Why does this matter?
Pediatric traumatic brain injury (TBI) is medically and legally risky. This is why decision tools help providers avoid unnecessary CT imaging, with PECARN being the best recognized. What are the risk factors for ICH and fracture in children, and how well are EPs doing at following PECARN when they order CT?
Double down on the donut?
This was a teleradiology database review of a radiology group partnered with 91 hospitals in France. Providers completed a checklist of PECARN-derived variables to order head CTs at these sites. The authors built a multivariate regression model to determine the association of both clinical as well as radiographic findings with ICH and fracture (skull and facial).
5,146 pediatric head trauma cases were included, with 600 randomly selected to apply the French ED decision algorithm (based on PECARN) from the order template data. Clinical features associated with fracture were age, gender, and GCS. Boys had greater odds of fracture than girls (OR 1.48, 95%CI 1.17-1.88); odds of facial fracture increased with older age, and odds of skull fracture increased with decreasing age. GCS 13-14 (1.80, 1.32-1.41) was associated with fracture. GCS <13 showed no statistically significant association with fracture. Extracranial hematoma on CT was strongly associated with fracture (26.60,19.06-37.68).

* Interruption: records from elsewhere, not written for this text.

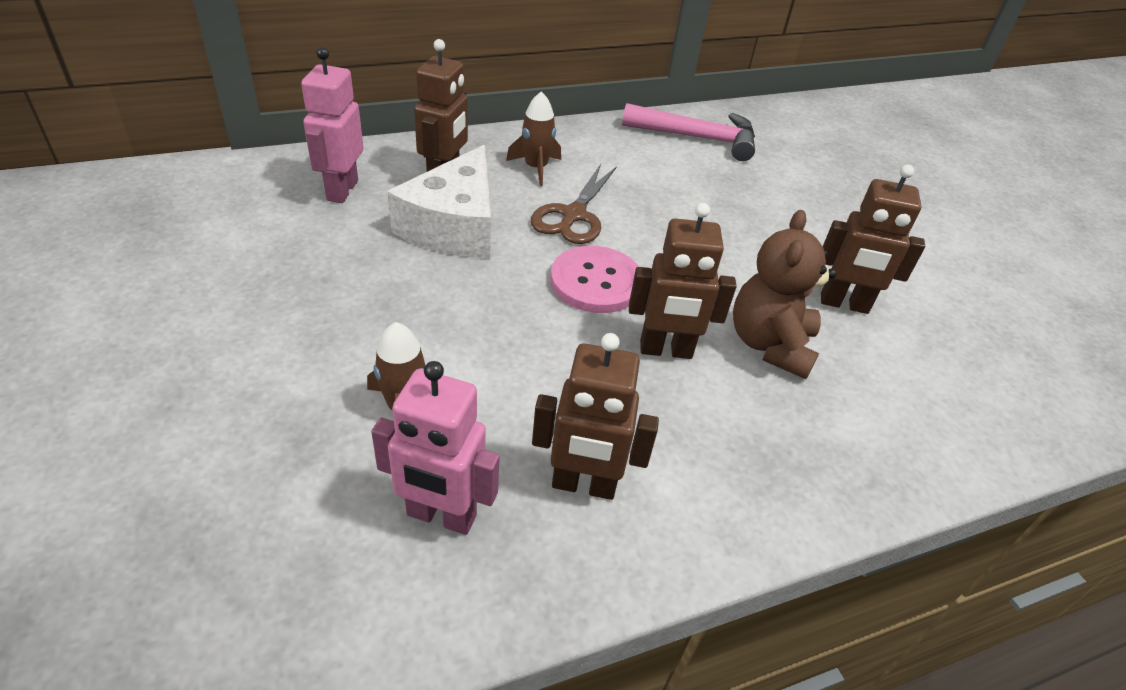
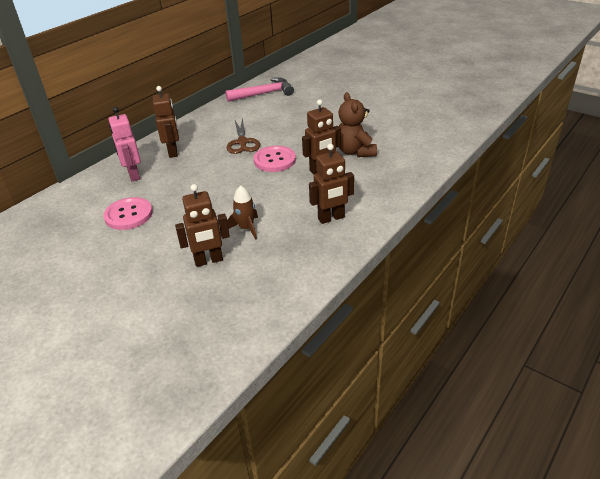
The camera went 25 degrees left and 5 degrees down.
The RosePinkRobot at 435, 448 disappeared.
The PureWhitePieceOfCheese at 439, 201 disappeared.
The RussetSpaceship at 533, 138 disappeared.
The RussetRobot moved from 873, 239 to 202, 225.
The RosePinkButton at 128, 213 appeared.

The only clinical feature associated with ICH was GCS ≤8 (5.83, 1.97-14.60). Imaging findings associated with ICH were extracranial hematoma on CT (2.54,1.59-4.02), skull base fracture (9.32, 5.03-16.97), upper c-spine fracture (19.2, 1.79-143.59), and skull vault fracture (35.6, 24.04-53.83). GCS data were missing for 1,503 patients. In the absence of extracranial hematoma and fracture on CT, the odds of ICH dropped drastically (0.034, 0.026-0.045).

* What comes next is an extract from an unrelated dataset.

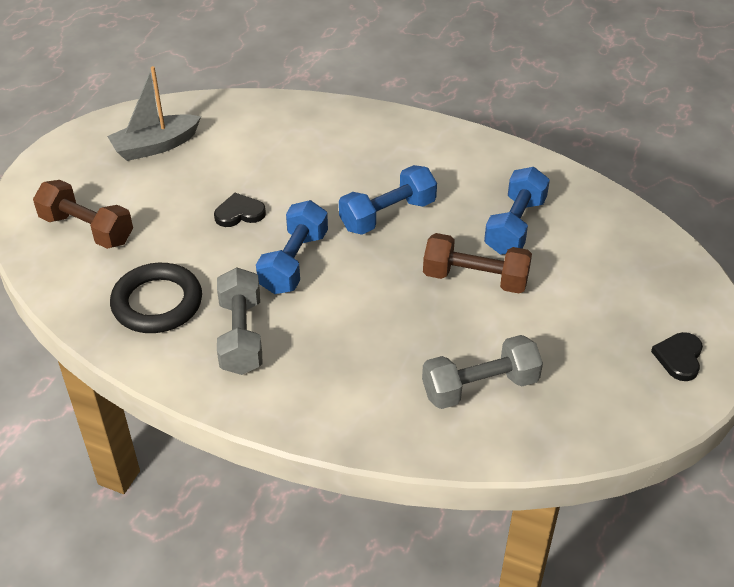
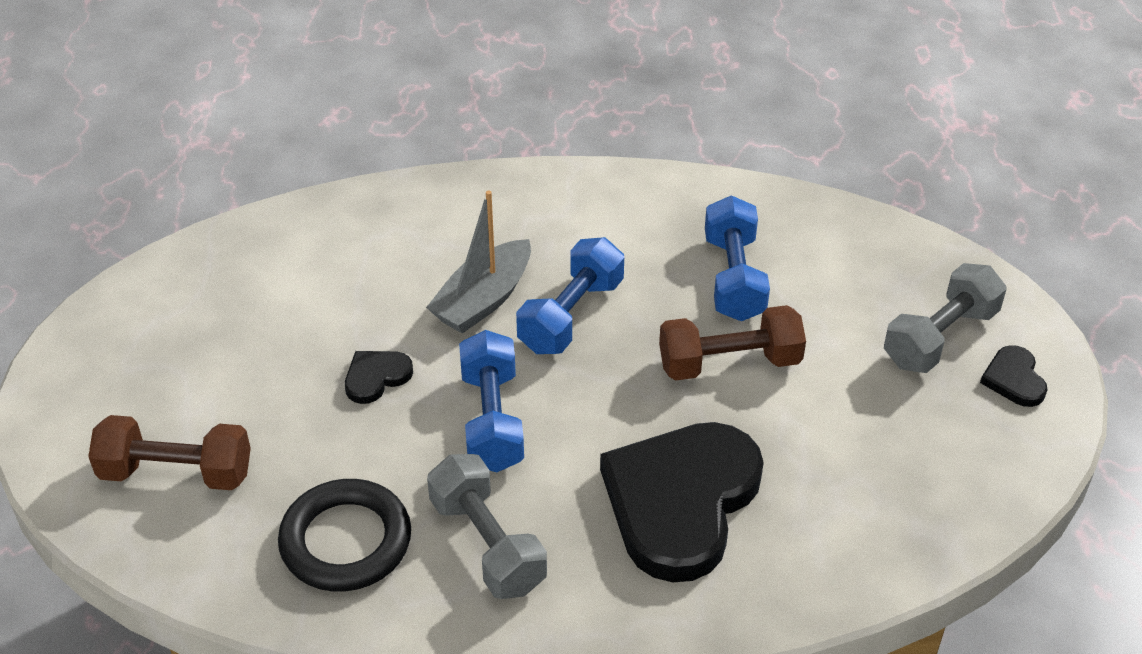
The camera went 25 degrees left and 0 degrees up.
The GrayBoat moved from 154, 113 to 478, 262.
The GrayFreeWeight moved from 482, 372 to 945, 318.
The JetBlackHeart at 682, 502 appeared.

When retrospectively applying the PECARN-based decision algorithm (shown below) to the sub-cohort of 600, only 193 (32.8%) met the criteria for immediate CT, and 226 (38.4%) theoretically should have been discharged without observation or CT. If these 226 had been discharged without CT, 11 (4.9%) would have left with an ICH and 29 (11.2%) with a fracture. Remember, PECARN was developed for clinical important TBI outcomes, not CT findings. Regardless, this reminds us decision tools are a guide but not a replacement for a provider’s judgment.

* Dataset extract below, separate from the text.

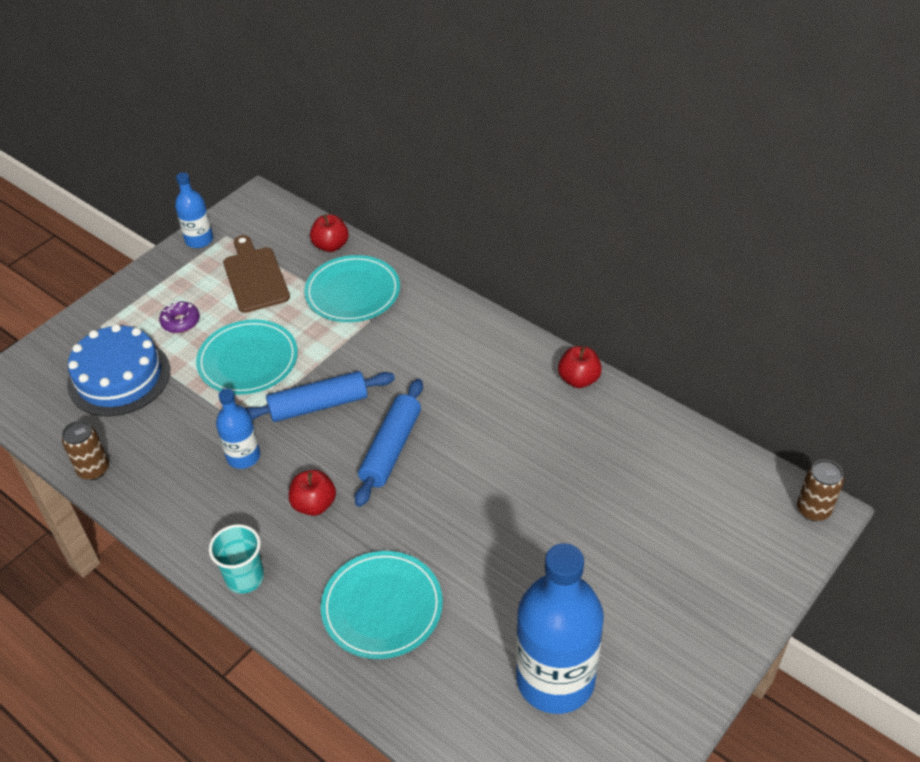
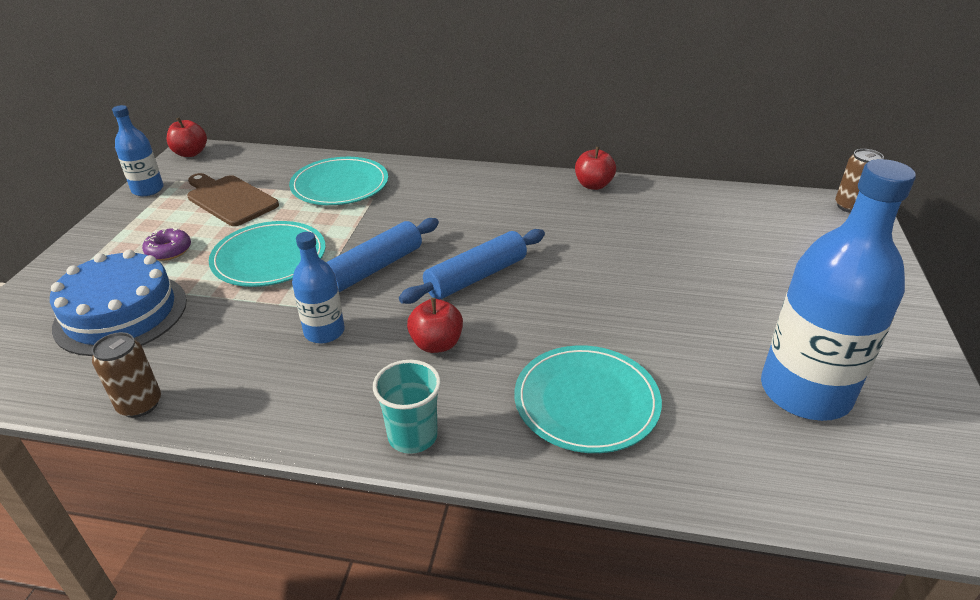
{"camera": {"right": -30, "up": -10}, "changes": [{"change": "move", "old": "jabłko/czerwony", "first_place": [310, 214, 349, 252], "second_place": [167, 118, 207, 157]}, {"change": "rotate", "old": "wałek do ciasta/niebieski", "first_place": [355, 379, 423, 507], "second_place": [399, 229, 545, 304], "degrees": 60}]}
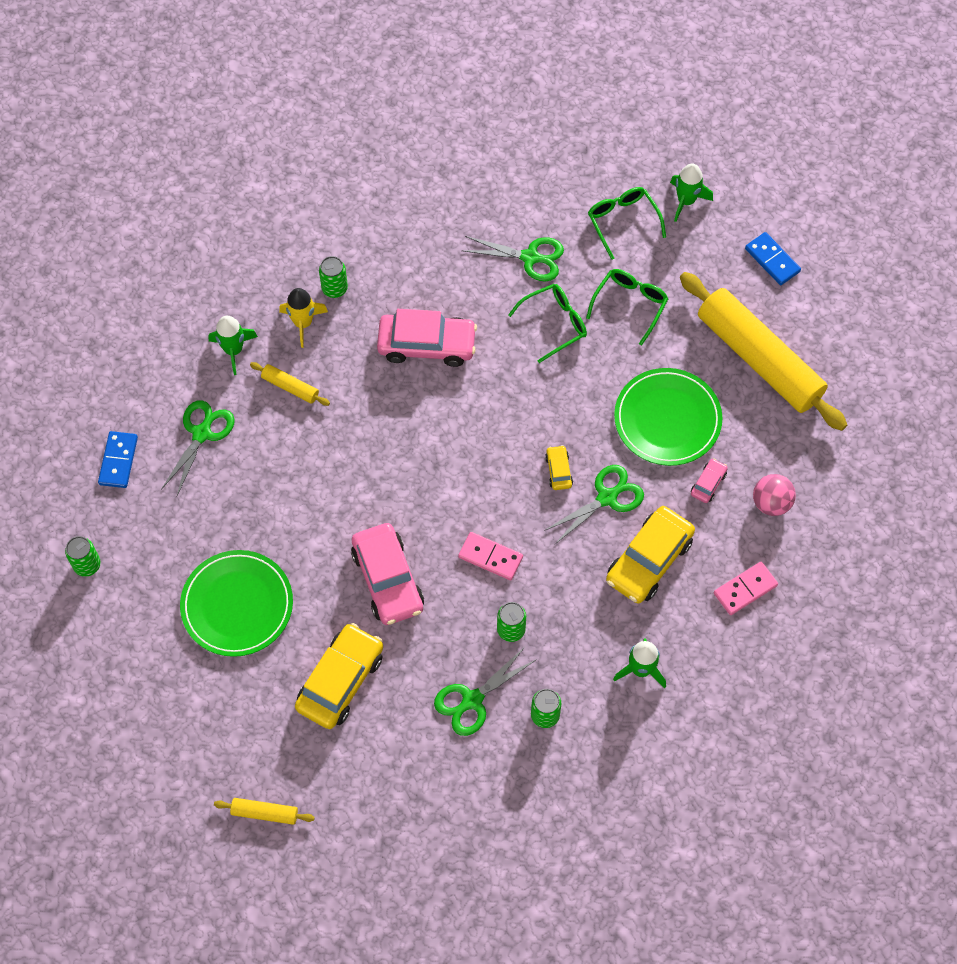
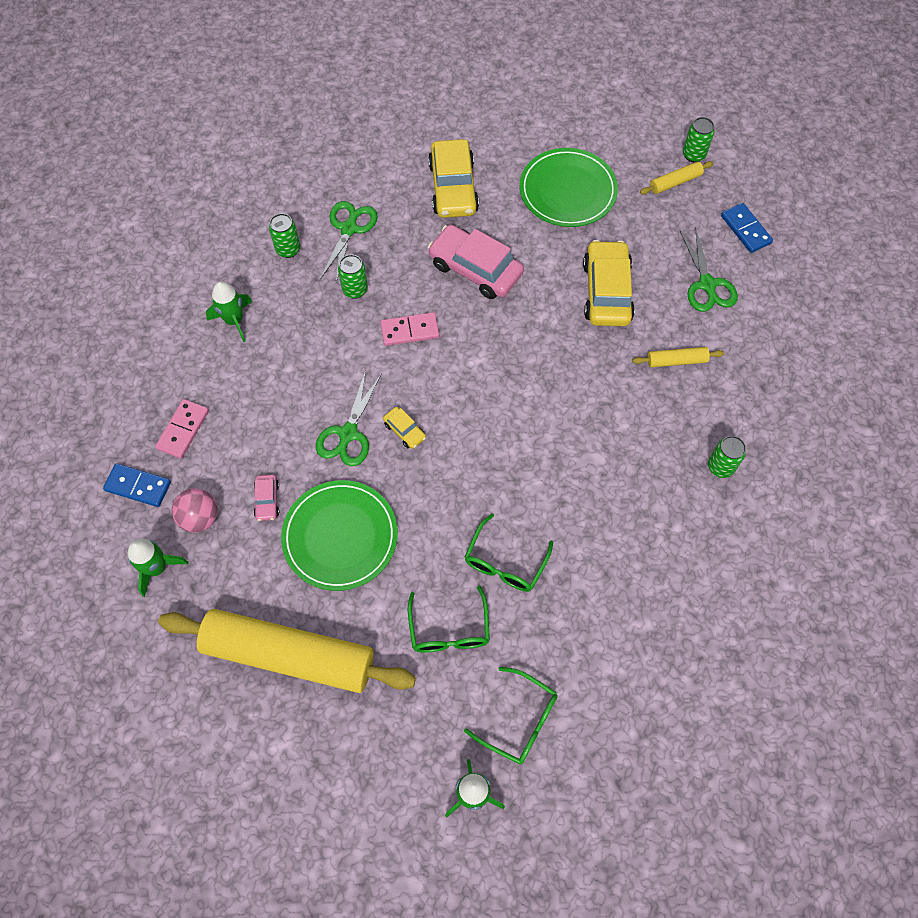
{"camera": {"right": 145, "up": 0}, "changes": [{"change": "move", "old": "kostka domina/niebieski", "first_place": [745, 232, 801, 285], "second_place": [103, 463, 171, 507]}, {"change": "move", "old": "rakieta/zielony", "first_place": [209, 316, 258, 375], "second_place": [128, 539, 188, 597]}, {"change": "move", "old": "samochód/żółty", "first_place": [606, 506, 695, 604], "second_place": [583, 240, 635, 326]}, {"change": "move", "old": "wałek do ciasta/żółty", "first_place": [214, 798, 315, 825], "second_place": [640, 161, 714, 194]}, {"change": "delete", "old": "rakieta/żółty", "first_place": [279, 288, 328, 348]}, {"change": "delete", "old": "samochód/różowy", "first_place": [377, 309, 477, 367]}, {"change": "delete", "old": "nożyczki/zielony", "first_place": [461, 236, 564, 281]}]}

Decision algorithms used in French emergency departments for performing head computed tomography (HCT) in children: (from article supplement)
Risk Factors Associated with Traumatic Brain Injury and Implementation of Guidelines for Requesting Computed Tomography After Head Trauma Among Children in France. JAMA Netw Open. 2023 May 1;6(5):e2311092. doi: 10.1001/jamanetworkopen.2023.11092.